How to Have a Health(ier) Holiday
5 Easy Fixes for an Immune-Healthy Holiday
1. Skip Breakfast
Intermittent fasting is a great way to give your body a mini reset in the midst of big holiday meals. And all you really have to do is skip breakfast. By leaving a longer gap between dinner and your first meal the next day, you can reduce inflammation — studies show that intermittent fasting reduces inflammation and improves inflammatory disease — and give your gut the rest it needs to repair itself from the damage done by stress and poor dietary choices.
2. Do a 20-minute HIIT workout
As we just learned, staying sedentary can have pretty big consequences when it comes to fighting off germs and bacteria.

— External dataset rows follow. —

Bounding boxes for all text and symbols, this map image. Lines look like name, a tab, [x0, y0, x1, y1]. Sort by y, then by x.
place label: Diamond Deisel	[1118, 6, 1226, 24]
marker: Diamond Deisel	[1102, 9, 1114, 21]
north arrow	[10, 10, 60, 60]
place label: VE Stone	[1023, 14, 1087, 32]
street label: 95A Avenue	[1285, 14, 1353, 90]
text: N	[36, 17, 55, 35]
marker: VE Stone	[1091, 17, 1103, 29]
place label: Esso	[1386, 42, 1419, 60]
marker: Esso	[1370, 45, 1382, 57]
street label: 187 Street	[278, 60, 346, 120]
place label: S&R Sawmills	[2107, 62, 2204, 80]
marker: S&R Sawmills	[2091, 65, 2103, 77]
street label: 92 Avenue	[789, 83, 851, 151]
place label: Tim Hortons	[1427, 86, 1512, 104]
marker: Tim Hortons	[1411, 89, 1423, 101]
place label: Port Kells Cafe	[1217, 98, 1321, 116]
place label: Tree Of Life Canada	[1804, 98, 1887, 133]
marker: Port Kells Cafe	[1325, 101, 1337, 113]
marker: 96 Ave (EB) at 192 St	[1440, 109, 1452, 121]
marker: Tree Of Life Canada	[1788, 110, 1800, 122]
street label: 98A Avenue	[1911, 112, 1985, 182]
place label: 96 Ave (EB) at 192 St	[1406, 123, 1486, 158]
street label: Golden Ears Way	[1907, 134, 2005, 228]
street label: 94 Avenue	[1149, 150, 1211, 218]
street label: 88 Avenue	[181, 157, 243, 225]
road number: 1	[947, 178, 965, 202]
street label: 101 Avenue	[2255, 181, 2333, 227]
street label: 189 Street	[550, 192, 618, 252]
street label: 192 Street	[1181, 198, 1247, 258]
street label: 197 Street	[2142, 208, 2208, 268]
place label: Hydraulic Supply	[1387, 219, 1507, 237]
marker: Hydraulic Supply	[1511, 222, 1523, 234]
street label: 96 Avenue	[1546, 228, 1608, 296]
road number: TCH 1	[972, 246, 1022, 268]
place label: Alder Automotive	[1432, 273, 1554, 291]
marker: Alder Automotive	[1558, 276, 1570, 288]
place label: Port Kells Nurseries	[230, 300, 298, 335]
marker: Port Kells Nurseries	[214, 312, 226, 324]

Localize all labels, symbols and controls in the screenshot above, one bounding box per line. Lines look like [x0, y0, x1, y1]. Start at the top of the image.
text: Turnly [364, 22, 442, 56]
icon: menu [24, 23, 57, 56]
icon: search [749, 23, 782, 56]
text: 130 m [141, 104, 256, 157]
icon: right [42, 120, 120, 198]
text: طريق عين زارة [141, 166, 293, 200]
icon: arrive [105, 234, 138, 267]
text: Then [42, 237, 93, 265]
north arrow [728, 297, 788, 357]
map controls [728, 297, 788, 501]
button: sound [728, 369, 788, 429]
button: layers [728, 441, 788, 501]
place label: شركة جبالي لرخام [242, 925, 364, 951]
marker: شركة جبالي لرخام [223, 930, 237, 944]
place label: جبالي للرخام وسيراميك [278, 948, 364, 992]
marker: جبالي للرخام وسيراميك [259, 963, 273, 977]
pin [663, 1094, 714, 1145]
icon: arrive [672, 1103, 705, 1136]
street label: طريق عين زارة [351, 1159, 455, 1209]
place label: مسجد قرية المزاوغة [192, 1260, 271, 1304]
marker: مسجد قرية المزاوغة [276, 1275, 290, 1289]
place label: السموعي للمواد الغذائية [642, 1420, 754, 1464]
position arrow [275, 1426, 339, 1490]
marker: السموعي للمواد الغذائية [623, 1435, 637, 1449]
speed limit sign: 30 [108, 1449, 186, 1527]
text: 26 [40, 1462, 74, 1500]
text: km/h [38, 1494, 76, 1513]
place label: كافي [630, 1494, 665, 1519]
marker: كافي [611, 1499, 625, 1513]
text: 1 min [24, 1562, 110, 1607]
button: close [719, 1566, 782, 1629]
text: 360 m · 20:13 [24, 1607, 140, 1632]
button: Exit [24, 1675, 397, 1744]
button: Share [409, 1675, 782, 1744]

The good news is that you don’t need to spend an hour at the gym, run a marathon, or buy a bunch of fancy workout gear to combat this! Instead, a quick high-intensity workout like a 20-minute HIIT workout will do the trick. Try this no-impact, zero-equipment 20-minute HIIT workout.
3. Try extended-release melatonin
If you’re changing time zones or having trouble sleeping in a new environment, a melatonin supplement can be a great place to turn. It helps the body get into stage 4 sleep — the most restorative stage — which helps boost your immune system. I recommend trying an extended-release formula, which releases melatonin slowly throughout the night so you don’t wake up or toss and turn. Start with 1 to 3 milligrams one hour before bedtime.
4. Fill up on vegetable dishes first
You grab a plate, and you’re ready to sit down for a delicious holiday meal…. what do you put on your plate first? If your first answer is meat, bread, or other similar dishes, can I propose an alternative? One of my best strategies for a healthier holiday is to stock your plate with the veggie dishes first; that way, you aren’t missing out on healthy antioxidants and fiber that helps fill you up without feeling stuffed.